How do we make space for hospitality in the present day? Is it still relevant? Does hospitality matter? Recently, I picked up a slim book by Thomas Merton, The Wisdom of the Desert, a collection of sayings by the 4th Century Desert Fathers. These men and women, yes, there were Desert Mothers as well, left society because “they did not believe in letting themselves be passively guided and ruled by a decadent state, and who believed that there was a way of getting along without slavish dependence on accepted, conventional values.”
Those choosing the desert life did not ruminate over the esoteric, the lofty, or the theoretical, but chose that life to participate in their relationship with Christ on a most fundamental level: loving one’s neighbor. The desert inhabitants lived out Christ’s command in one particular way, hospitality.
Hospitality is the act of inviting someone in, making them feel welcome, putting one’s guest at ease. Shedding the trappings of society implies having little in the way of material goods to offer one’s guests – food, wine, a place to rest. But it does allow the host to focus in on the needs of the guest and in this age, the age of technical connection and human isolation, I can appreciate both the making and receiving of such an offering.
After I left sales, I had no interest in conversation. Years of producing a smile and on the spot small-talk every time a customer came into view left me empty of any generosity. Conversations in sales exceeded exhaustion because they were entirely one-sided. In the end, conversation traded authentic exchange for rote transaction.
I arrived at school in 2010 with nothing to give, but more in need. Most of my classmates struggled with verbal pleasantries. Not only was I in school with engineers who could not visit to save their lives, I went on a series of first dates with men who sat across from me, stupefied. I resented having to do the heavy lifting in conversation, the tedium of trying to engagingly draw someone out while waiting for drinks to arrive, then dinner, then dessert, then the ride home only to receive one word answers or shrugs.
So I retreated. I cloistered myself away with my books, my studies, my research. I gave one word answers. I did not shrug, however, because I abhor apathy.
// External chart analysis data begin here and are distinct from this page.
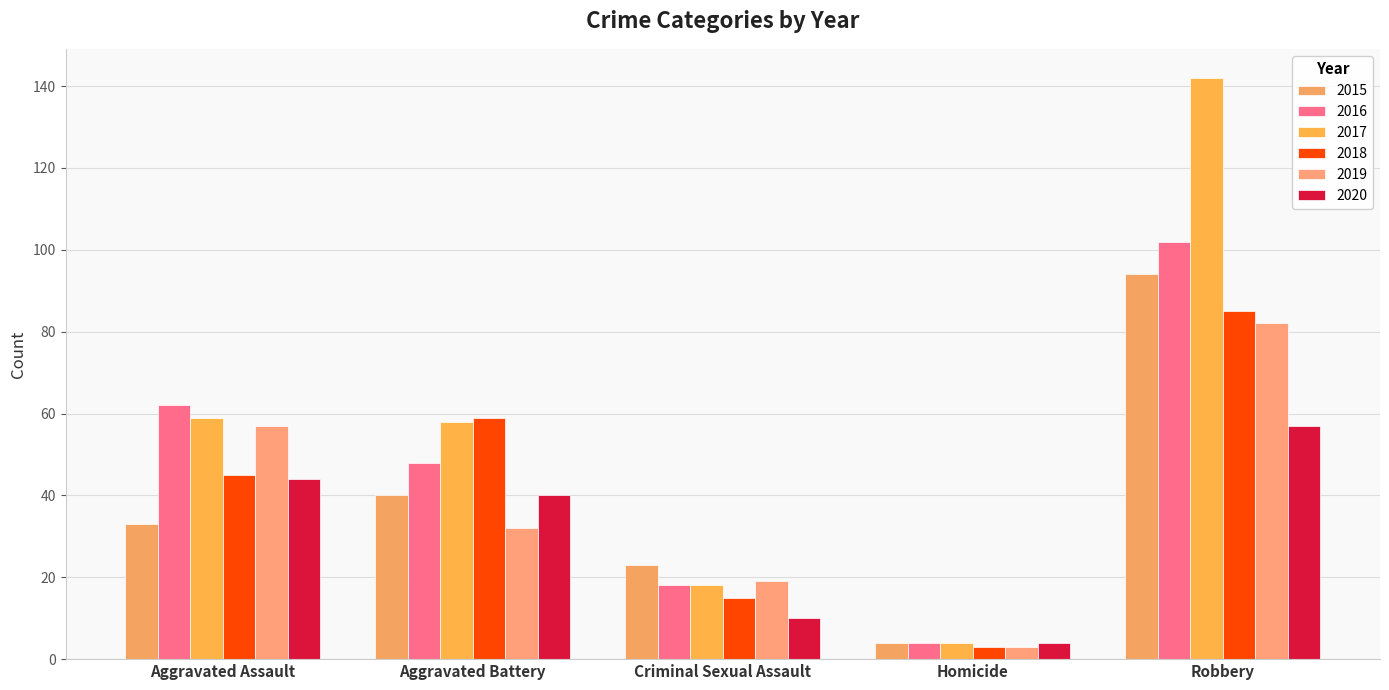

What is the spread (max minus min) of values at Aggravated Assault?

29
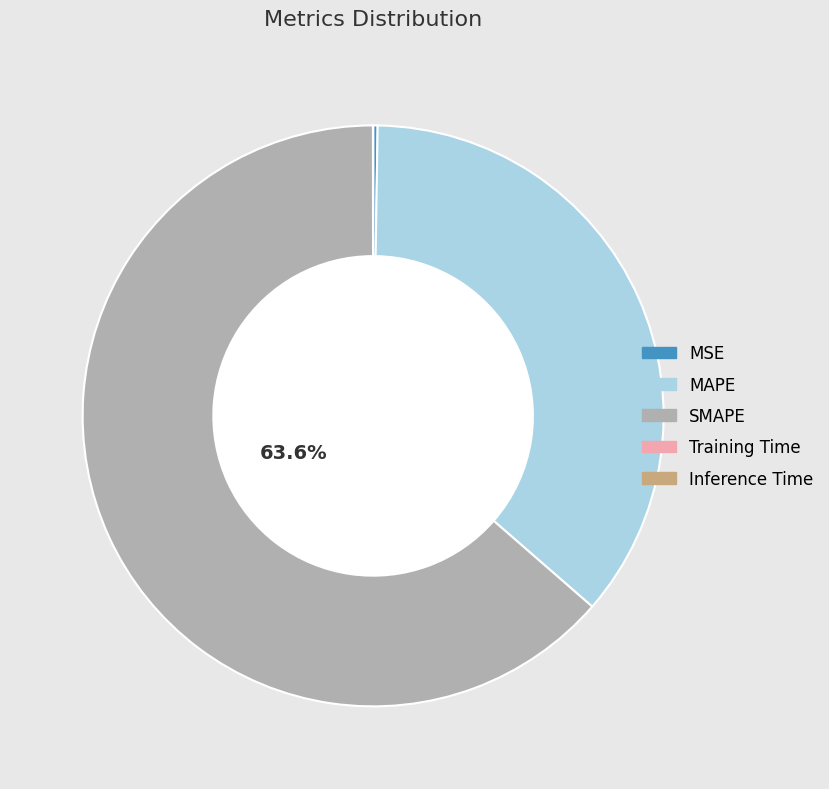

Which slice is the largest?

SMAPE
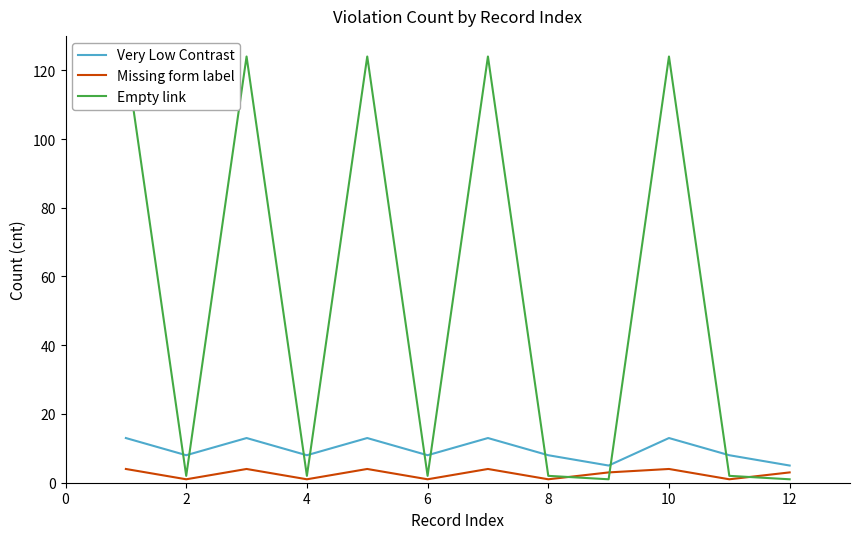

What is the lowest value of the Very Low Contrast series?

5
I do not do tepid. Over months, then years, I started to feel better. I smiled more and meant it. Of my colleagues, I asked how the day looked — and I genuinely wanted to know.
After spending time at both ends — the artifice of forced, relentless small-talk and the lonely, hidden isolation of no-talk — I settled in somewhere in the middle.
With little to offer, other than a cup of coffee, I can invite someone in to conversation. There will be those who exercise laziness and refuse hospitality, allowing their partner to do the heavy lifting, but that is their problem. Their loss.
I originally went into sales because I enjoy meeting people, helping to solve problems. I like to know a person’s stories, their perceptions, their reading lists. Once again I am surrounded by people who struggle with the giving and receiving of conversation, but now I understand myself better — I prefer to be in conversation. The blessing is in the exchange.